To create a holographic video, Bove says, software produces a real-time, three-dimensional model of the objects within a scene. So, for an MRI of a beating heart, the software uses a collection of numbers that describe the position of all points on the surface of the heart, in all three dimensions. With such a model in place, software calculates how lasers need to project the light to create a hologram. In essence, the software creates a blueprint for the lasers to follow that consists of the basis of all holograms: a diffraction pattern, which occurs when light waves interfere with one another.

For a hologram consisting of a single color, only one diffraction pattern is calculated, Bove says, but to create a full-color image, three different patterns need to be created, one for each of the additive primary colors: red, blue, and green. The computation consists of rendering a three-dimensional model, generating the diffraction patterns, and producing a video signal, all of which can be done using off-the-shelf hardware.

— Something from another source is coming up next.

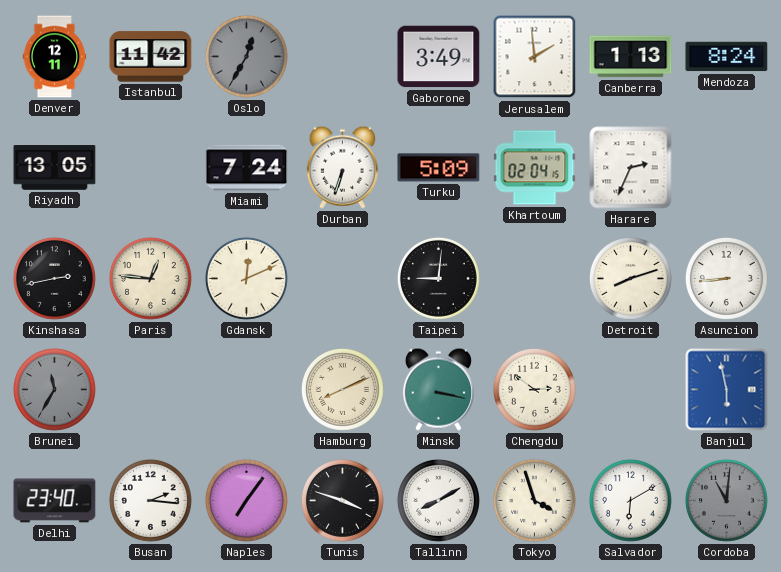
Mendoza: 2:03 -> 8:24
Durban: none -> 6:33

Then, Bove says, the holographic video signal is sent into a light modulator, which consists of a waveguide–made of a material called lithium niobate–where light travels, covered by a piezoelectric material that converts the video signal into vibrations. The video signal changes the shape of the piezoelectric material, which changes the properties of the light moving through the waveguide. The emitted light wave is thus composed of various intensities and frequencies that, when projected onto a foggy piece of glass, recreate a three-dimensional scene. Because this novel modulator can emit light in the vertical direction as well as in the horizontal direction, it can also help eliminate some mirrors and lenses that made previous generations of displays bulky.

While the project is in its final stages of completion, it has the potential to help make holographic video more accessible. “I’m entranced by the possibilities that [the researchers] show,” says Harold Garner, professor of biochemistry and internal medicine at the University of Texas Southwestern Medical Center at Dallas. Garner has developed a holographic system for looking specifically at medical images such as MRIs. “I really look forward to a real device demonstration.”

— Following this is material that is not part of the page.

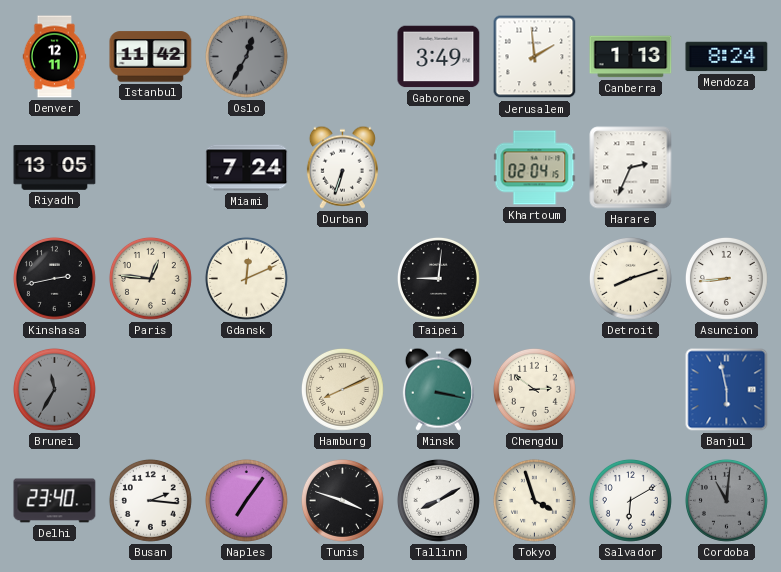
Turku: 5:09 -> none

While his expertise is in holographic images for medicine, Garner believes that people will start to demand more than just high-definition displays from their televisions and computer monitors, and will eventually want three-dimensional videos as well. “It’s only a matter of time,” he says. But what makes it challenging, Garner adds, is that consumers demand bigger and brighter images, and researchers are a long way from delivering 60-inch, high-definition holograms. Because of consumer tastes, “you may have to pick and choose” the commercial applications for this technology, Garner says.

Bove and his team currently have a fourth generation of system lined up, which will be able to display an image as large as a desktop PC monitor; in contrast, the current system’s displays are only about the size of a Rubik’s Cube. Also, the current display is only capable of monochromatic holograms, but the fourth generation will have a full range of colors, Bove says.